Document images with source code

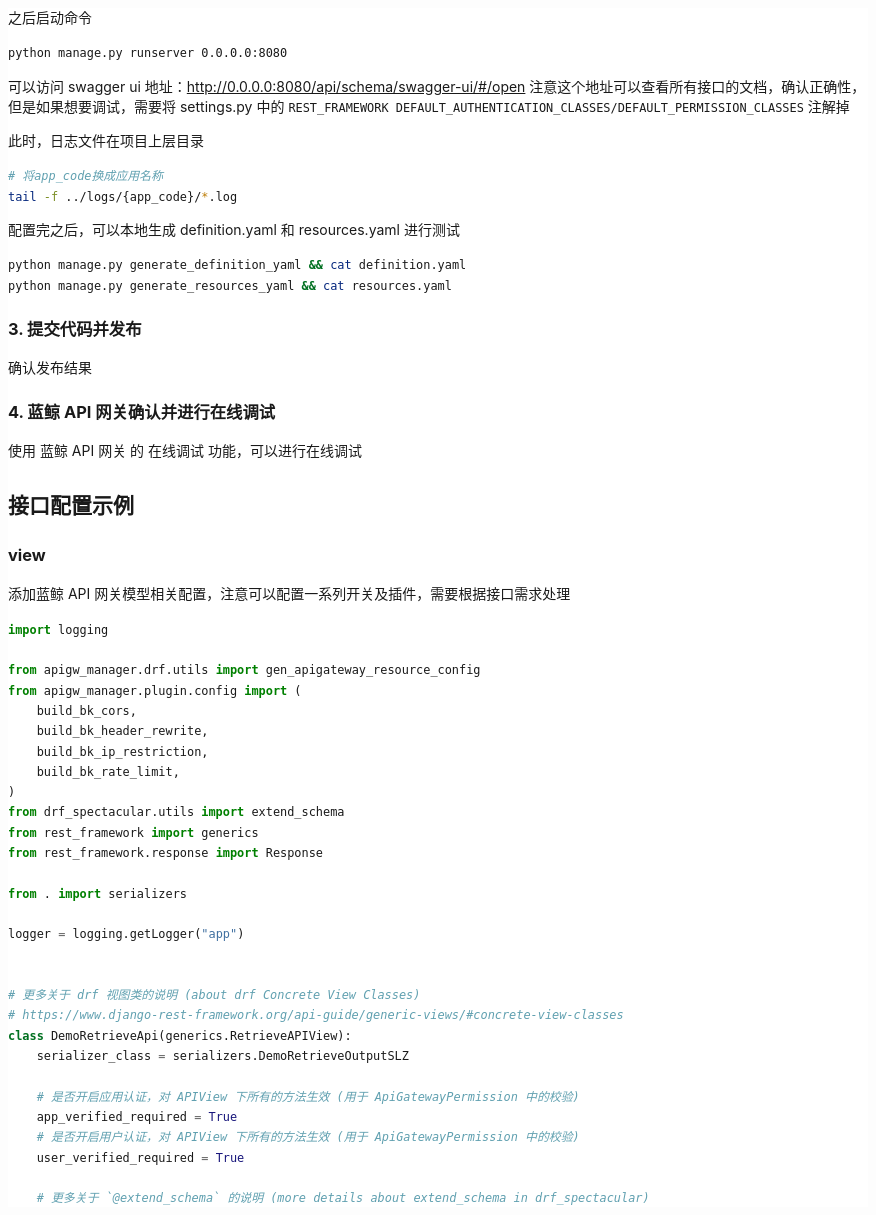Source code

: 之后启动命令

```bash
python manage.py runserver 0.0.0.0:8080
```

可以访问 swagger ui 地址：http://0.0.0.0:8080/api/schema/swagger-ui/#/open
注意这个地址可以查看所有接口的文档，确认正确性，但是如果想要调试，需要将 settings.py 中的 `REST_FRAMEWORK DEFAULT_AUTHENTICATION_CLASSES/DEFAULT_PERMISSION_CLASSES` 注解掉

此时，日志文件在项目上层目录

```bash
# 将app_code换成应用名称
tail -f ../logs/{app_code}/*.log
```

配置完之后，可以本地生成 definition.yaml 和 resources.yaml 进行测试

```bash
python manage.py generate_definition_yaml && cat definition.yaml
python manage.py generate_resources_yaml && cat resources.yaml
```

### 3. 提交代码并发布

确认发布结果

### 4. 蓝鲸 API 网关确认并进行在线调试

使用 蓝鲸 API 网关 的 在线调试 功能，可以进行在线调试

## 接口配置示例

### view

添加蓝鲸 API 网关模型相关配置，注意可以配置一系列开关及插件，需要根据接口需求处理

```python
import logging

from apigw_manager.drf.utils import gen_apigateway_resource_config
from apigw_manager.plugin.config import (
    build_bk_cors,
    build_bk_header_rewrite,
    build_bk_ip_restriction,
    build_bk_rate_limit,
)
from drf_spectacular.utils import extend_schema
from rest_framework import generics
from rest_framework.response import Response

from . import serializers

logger = logging.getLogger("app")


# 更多关于 drf 视图类的说明 (about drf Concrete View Classes)
# https://www.django-rest-framework.org/api-guide/generic-views/#concrete-view-classes
class DemoRetrieveApi(generics.RetrieveAPIView):
    serializer_class = serializers.DemoRetrieveOutputSLZ

    # 是否开启应用认证，对 APIView 下所有的方法生效 (用于 ApiGatewayPermission 中的校验)
    app_verified_required = True
    # 是否开启用户认证，对 APIView 下所有的方法生效 (用于 ApiGatewayPermission 中的校验)
    user_verified_required = True

    # 更多关于 `@extend_schema` 的说明 (more details about extend_schema in drf_spectacular)
```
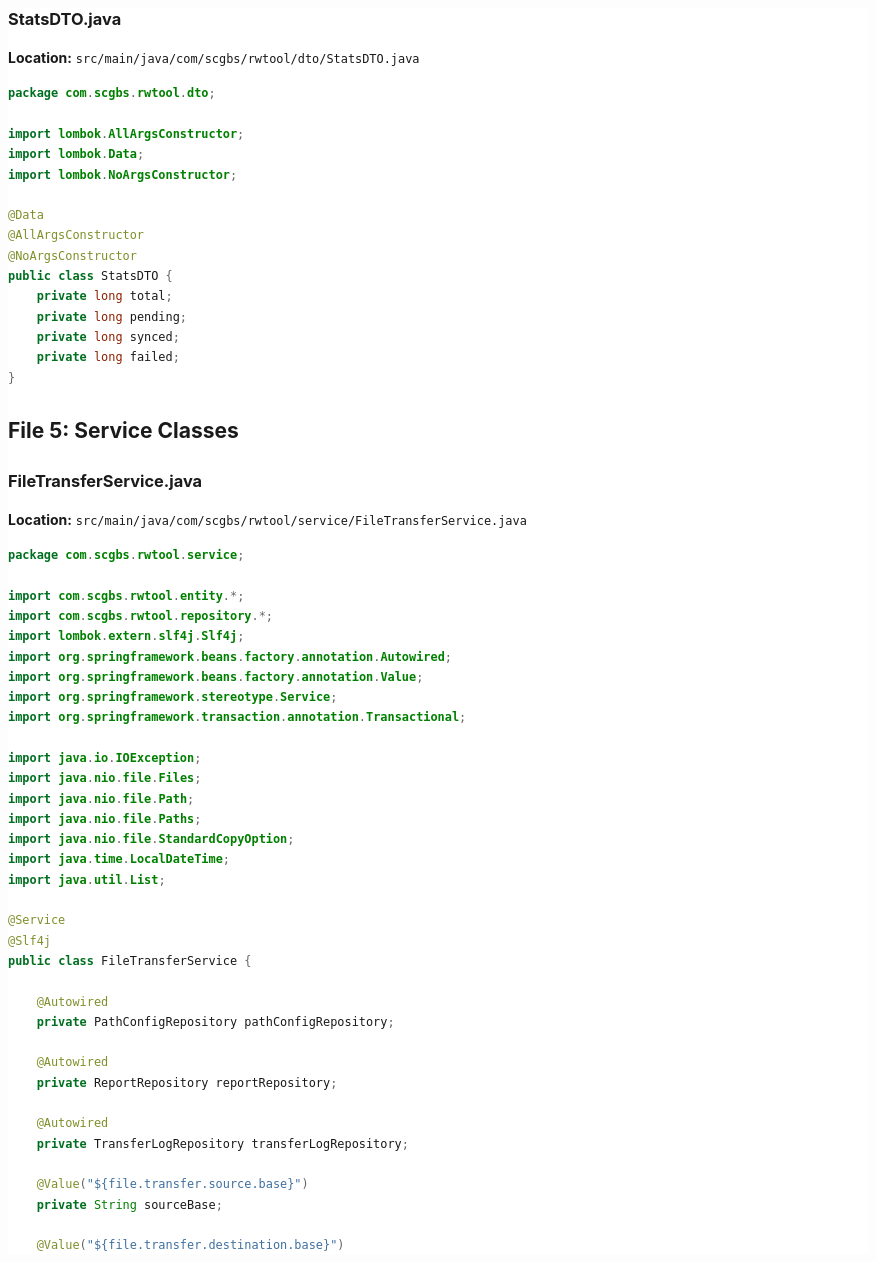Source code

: ### StatsDTO.java

**Location:** `src/main/java/com/scgbs/rwtool/dto/StatsDTO.java`

```java
package com.scgbs.rwtool.dto;

import lombok.AllArgsConstructor;
import lombok.Data;
import lombok.NoArgsConstructor;

@Data
@AllArgsConstructor
@NoArgsConstructor
public class StatsDTO {
    private long total;
    private long pending;
    private long synced;
    private long failed;
}
```

## File 5: Service Classes

### FileTransferService.java

**Location:** `src/main/java/com/scgbs/rwtool/service/FileTransferService.java`

```java
package com.scgbs.rwtool.service;

import com.scgbs.rwtool.entity.*;
import com.scgbs.rwtool.repository.*;
import lombok.extern.slf4j.Slf4j;
import org.springframework.beans.factory.annotation.Autowired;
import org.springframework.beans.factory.annotation.Value;
import org.springframework.stereotype.Service;
import org.springframework.transaction.annotation.Transactional;

import java.io.IOException;
import java.nio.file.Files;
import java.nio.file.Path;
import java.nio.file.Paths;
import java.nio.file.StandardCopyOption;
import java.time.LocalDateTime;
import java.util.List;

@Service
@Slf4j
public class FileTransferService {
    
    @Autowired
    private PathConfigRepository pathConfigRepository;
    
    @Autowired
    private ReportRepository reportRepository;
    
    @Autowired
    private TransferLogRepository transferLogRepository;
    
    @Value("${file.transfer.source.base}")
    private String sourceBase;
    
    @Value("${file.transfer.destination.base}")
```
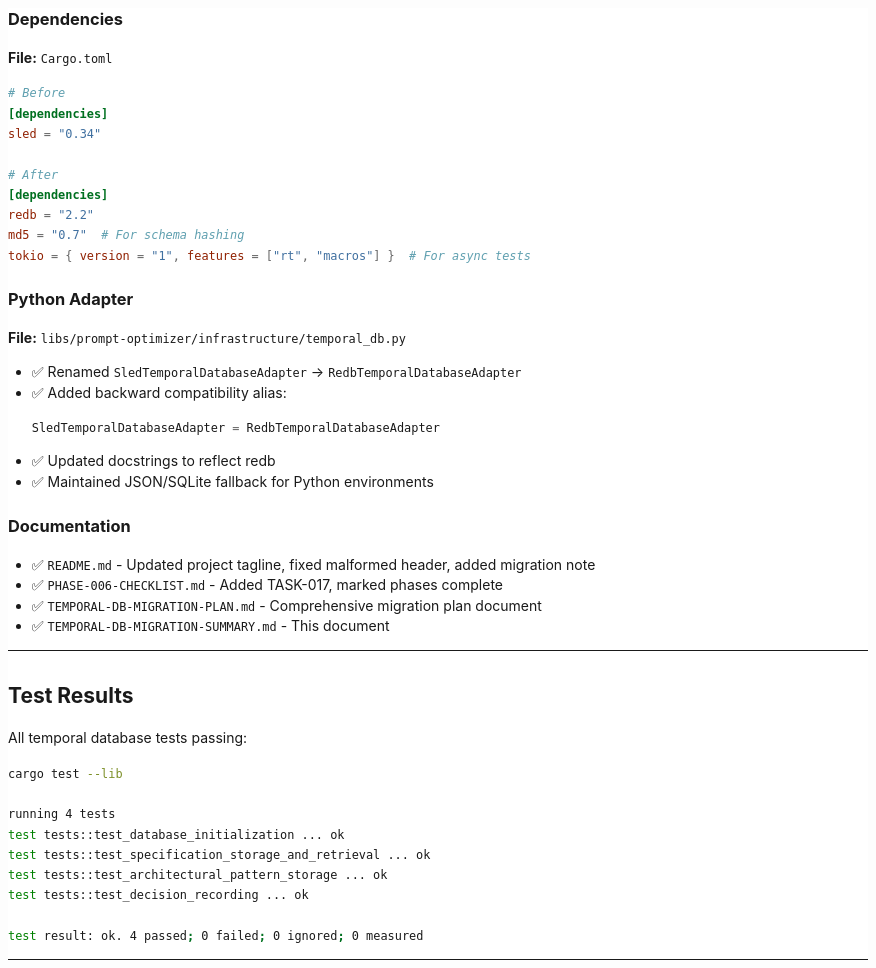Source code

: ### Dependencies

**File:** `Cargo.toml`

```toml
# Before
[dependencies]
sled = "0.34"

# After
[dependencies]
redb = "2.2"
md5 = "0.7"  # For schema hashing
tokio = { version = "1", features = ["rt", "macros"] }  # For async tests
```

### Python Adapter

**File:** `libs/prompt-optimizer/infrastructure/temporal_db.py`

- ✅ Renamed `SledTemporalDatabaseAdapter` → `RedbTemporalDatabaseAdapter`
- ✅ Added backward compatibility alias:
  ```python
  SledTemporalDatabaseAdapter = RedbTemporalDatabaseAdapter
  ```
- ✅ Updated docstrings to reflect redb
- ✅ Maintained JSON/SQLite fallback for Python environments

### Documentation

- ✅ `README.md` - Updated project tagline, fixed malformed header, added migration note
- ✅ `PHASE-006-CHECKLIST.md` - Added TASK-017, marked phases complete
- ✅ `TEMPORAL-DB-MIGRATION-PLAN.md` - Comprehensive migration plan document
- ✅ `TEMPORAL-DB-MIGRATION-SUMMARY.md` - This document

---

## Test Results

All temporal database tests passing:

```bash
cargo test --lib

running 4 tests
test tests::test_database_initialization ... ok
test tests::test_specification_storage_and_retrieval ... ok
test tests::test_architectural_pattern_storage ... ok
test tests::test_decision_recording ... ok

test result: ok. 4 passed; 0 failed; 0 ignored; 0 measured
```

---

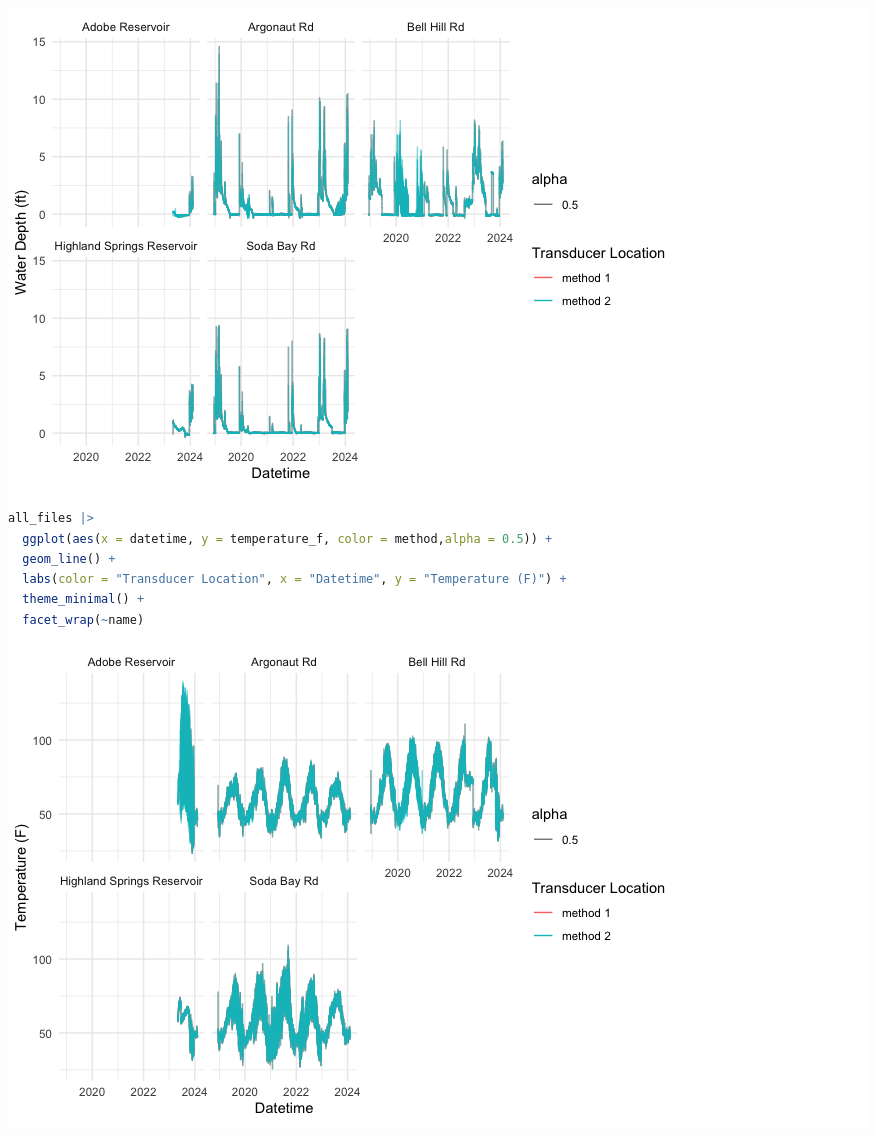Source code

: ![](method_comparison_files/figure-gfm/unnamed-chunk-7-1.png)

``` r
all_files |> 
  ggplot(aes(x = datetime, y = temperature_f, color = method,alpha = 0.5)) +     
  geom_line() + 
  labs(color = "Transducer Location", x = "Datetime", y = "Temperature (F)") +
  theme_minimal() + 
  facet_wrap(~name)
```

![](method_comparison_files/figure-gfm/unnamed-chunk-7-2.png)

• **Instructions to follow**: Print exactly the lines from the first line of the records above through the line containing "注意这个地址可以查看所有接口的文档，确认正确性，但是如果想要调试，需要将 settings.py 中的", leaving out the pictures.

• **Task answer**:
Source code

: 之后启动命令

```bash
python manage.py runserver 0.0.0.0:8080
```

可以访问 swagger ui 地址：http://0.0.0.0:8080/api/schema/swagger-ui/#/open
注意这个地址可以查看所有接口的文档，确认正确性，但是如果想要调试，需要将 settings.py 中的 `REST_FRAMEWORK DEFAULT_AUTHENTICATION_CLASSES/DEFAULT_PERMISSION_CLASSES` 注解掉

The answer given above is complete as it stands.